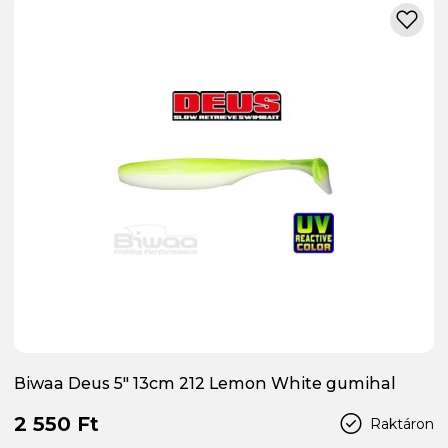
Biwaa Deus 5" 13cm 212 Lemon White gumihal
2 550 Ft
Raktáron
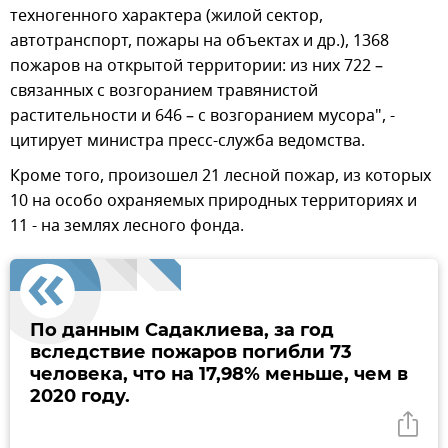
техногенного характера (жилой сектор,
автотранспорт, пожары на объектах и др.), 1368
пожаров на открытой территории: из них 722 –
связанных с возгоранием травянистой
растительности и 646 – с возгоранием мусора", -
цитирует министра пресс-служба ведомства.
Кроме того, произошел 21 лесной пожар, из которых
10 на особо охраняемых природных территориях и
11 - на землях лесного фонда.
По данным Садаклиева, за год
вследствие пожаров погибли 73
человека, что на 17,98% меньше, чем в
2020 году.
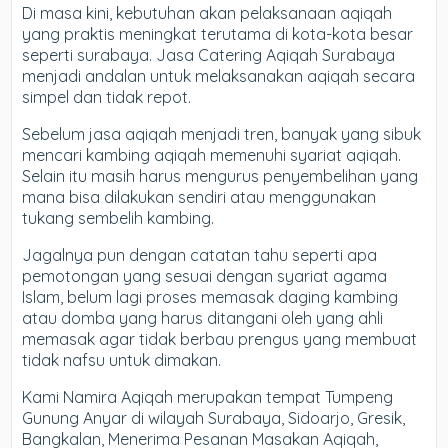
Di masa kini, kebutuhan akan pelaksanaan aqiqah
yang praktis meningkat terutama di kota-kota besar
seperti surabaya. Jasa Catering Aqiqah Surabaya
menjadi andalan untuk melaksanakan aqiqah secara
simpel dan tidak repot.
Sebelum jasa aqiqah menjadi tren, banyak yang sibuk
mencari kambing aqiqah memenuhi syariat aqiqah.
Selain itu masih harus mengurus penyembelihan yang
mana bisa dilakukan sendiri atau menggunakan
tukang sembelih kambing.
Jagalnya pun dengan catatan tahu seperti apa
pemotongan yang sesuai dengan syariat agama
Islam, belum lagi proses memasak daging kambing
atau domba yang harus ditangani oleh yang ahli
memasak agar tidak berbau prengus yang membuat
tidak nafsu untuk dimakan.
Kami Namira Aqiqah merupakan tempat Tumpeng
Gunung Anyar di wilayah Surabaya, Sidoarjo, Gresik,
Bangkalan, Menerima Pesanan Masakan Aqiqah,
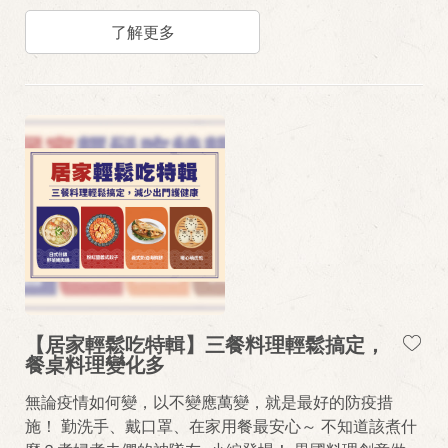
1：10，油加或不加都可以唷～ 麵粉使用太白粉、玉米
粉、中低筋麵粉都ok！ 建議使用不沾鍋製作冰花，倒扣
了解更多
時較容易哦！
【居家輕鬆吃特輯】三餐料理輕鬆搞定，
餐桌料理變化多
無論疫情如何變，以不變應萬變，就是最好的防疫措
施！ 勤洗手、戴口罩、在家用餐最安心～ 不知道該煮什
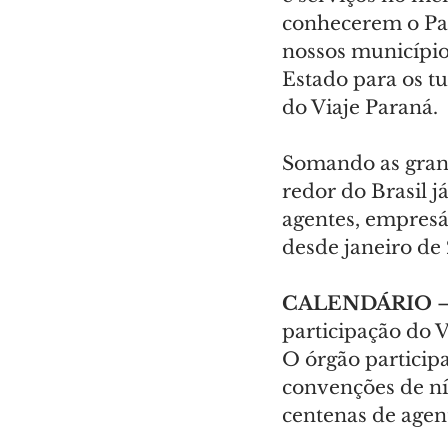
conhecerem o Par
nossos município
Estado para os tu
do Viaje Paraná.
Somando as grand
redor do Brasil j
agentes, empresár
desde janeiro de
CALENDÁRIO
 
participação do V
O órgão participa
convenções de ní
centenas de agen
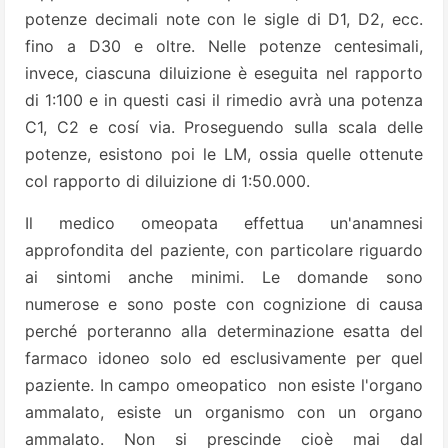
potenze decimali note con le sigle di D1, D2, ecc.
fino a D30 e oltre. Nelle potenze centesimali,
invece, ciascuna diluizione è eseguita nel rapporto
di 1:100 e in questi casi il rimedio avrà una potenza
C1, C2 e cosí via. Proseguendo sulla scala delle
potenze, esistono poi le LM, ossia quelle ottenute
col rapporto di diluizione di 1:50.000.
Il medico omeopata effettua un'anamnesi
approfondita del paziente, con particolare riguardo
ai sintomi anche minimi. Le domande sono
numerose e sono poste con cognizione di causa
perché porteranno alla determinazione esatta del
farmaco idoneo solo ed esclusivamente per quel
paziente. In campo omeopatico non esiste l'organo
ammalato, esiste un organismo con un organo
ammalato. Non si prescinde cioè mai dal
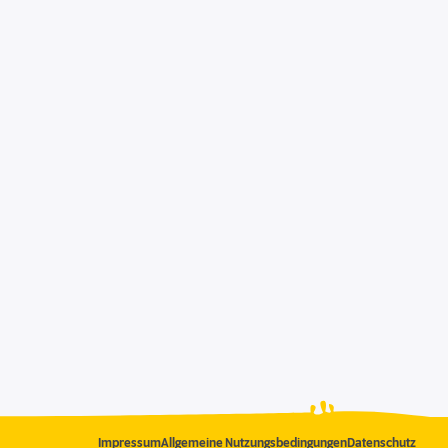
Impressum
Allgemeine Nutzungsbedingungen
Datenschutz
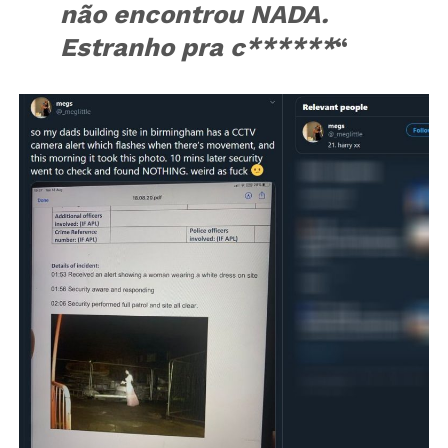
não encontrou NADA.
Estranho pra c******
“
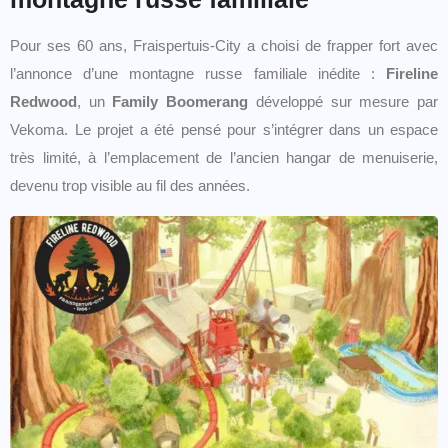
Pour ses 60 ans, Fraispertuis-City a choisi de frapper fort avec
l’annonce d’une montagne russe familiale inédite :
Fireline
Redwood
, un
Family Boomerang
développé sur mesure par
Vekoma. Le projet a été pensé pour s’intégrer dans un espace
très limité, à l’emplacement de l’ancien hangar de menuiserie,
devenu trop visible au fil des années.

--

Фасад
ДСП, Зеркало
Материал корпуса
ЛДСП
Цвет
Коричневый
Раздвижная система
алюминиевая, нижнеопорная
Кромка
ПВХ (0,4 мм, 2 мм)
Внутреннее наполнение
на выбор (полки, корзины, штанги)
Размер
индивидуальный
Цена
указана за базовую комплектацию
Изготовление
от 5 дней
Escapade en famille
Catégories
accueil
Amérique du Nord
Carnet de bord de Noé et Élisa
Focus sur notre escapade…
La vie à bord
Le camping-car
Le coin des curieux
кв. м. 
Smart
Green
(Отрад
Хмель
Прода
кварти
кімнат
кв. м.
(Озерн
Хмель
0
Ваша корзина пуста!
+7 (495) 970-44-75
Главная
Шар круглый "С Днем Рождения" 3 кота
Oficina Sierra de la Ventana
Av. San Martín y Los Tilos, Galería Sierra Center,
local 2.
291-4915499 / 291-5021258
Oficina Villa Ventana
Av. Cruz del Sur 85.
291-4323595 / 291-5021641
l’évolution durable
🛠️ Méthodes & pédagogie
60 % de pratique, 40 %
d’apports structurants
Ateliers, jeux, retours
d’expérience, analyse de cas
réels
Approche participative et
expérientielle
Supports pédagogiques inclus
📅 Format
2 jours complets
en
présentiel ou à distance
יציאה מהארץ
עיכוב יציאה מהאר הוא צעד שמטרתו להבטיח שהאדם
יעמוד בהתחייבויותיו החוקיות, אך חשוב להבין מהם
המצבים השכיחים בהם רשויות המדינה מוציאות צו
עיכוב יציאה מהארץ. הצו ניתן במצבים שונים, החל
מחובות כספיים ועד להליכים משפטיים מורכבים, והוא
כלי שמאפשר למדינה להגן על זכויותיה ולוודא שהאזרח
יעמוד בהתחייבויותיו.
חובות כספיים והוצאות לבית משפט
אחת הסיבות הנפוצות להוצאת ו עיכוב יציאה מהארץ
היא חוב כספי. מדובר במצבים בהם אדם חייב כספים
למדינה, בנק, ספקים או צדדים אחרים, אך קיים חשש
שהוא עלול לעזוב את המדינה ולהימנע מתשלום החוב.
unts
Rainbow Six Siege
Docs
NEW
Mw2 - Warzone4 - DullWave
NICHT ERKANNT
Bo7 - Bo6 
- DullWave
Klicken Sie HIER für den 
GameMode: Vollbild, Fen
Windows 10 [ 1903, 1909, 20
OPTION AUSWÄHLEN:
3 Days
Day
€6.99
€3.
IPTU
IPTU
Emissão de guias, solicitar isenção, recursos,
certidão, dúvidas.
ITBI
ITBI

--

Please copy the part of the material above that opens with the line containing "Di masa kini, kebutuhan" and closes with the line containing "centenas de agen", keeping both of those lines. Leave the pictures out of your copy.

ANSWER SPACE
Di masa kini, kebutuhan akan pelaksanaan aqiqah
yang praktis meningkat terutama di kota-kota besar
seperti surabaya. Jasa Catering Aqiqah Surabaya
menjadi andalan untuk melaksanakan aqiqah secara
simpel dan tidak repot.
Sebelum jasa aqiqah menjadi tren, banyak yang sibuk
mencari kambing aqiqah memenuhi syariat aqiqah.
Selain itu masih harus mengurus penyembelihan yang
mana bisa dilakukan sendiri atau menggunakan
tukang sembelih kambing.
Jagalnya pun dengan catatan tahu seperti apa
pemotongan yang sesuai dengan syariat agama
Islam, belum lagi proses memasak daging kambing
atau domba yang harus ditangani oleh yang ahli
memasak agar tidak berbau prengus yang membuat
tidak nafsu untuk dimakan.
Kami Namira Aqiqah merupakan tempat Tumpeng
Gunung Anyar di wilayah Surabaya, Sidoarjo, Gresik,
Bangkalan, Menerima Pesanan Masakan Aqiqah,
1：10，油加或不加都可以唷～ 麵粉使用太白粉、玉米
粉、中低筋麵粉都ok！ 建議使用不沾鍋製作冰花，倒扣
了解更多
時較容易哦！
【居家輕鬆吃特輯】三餐料理輕鬆搞定，
餐桌料理變化多
無論疫情如何變，以不變應萬變，就是最好的防疫措
施！ 勤洗手、戴口罩、在家用餐最安心～ 不知道該煮什
conhecerem o Par
nossos município
Estado para os tu
do Viaje Paraná.
Somando as grand
redor do Brasil j
agentes, empresár
desde janeiro de
CALENDÁRIO
 
participação do V
O órgão participa
convenções de ní
centenas de agen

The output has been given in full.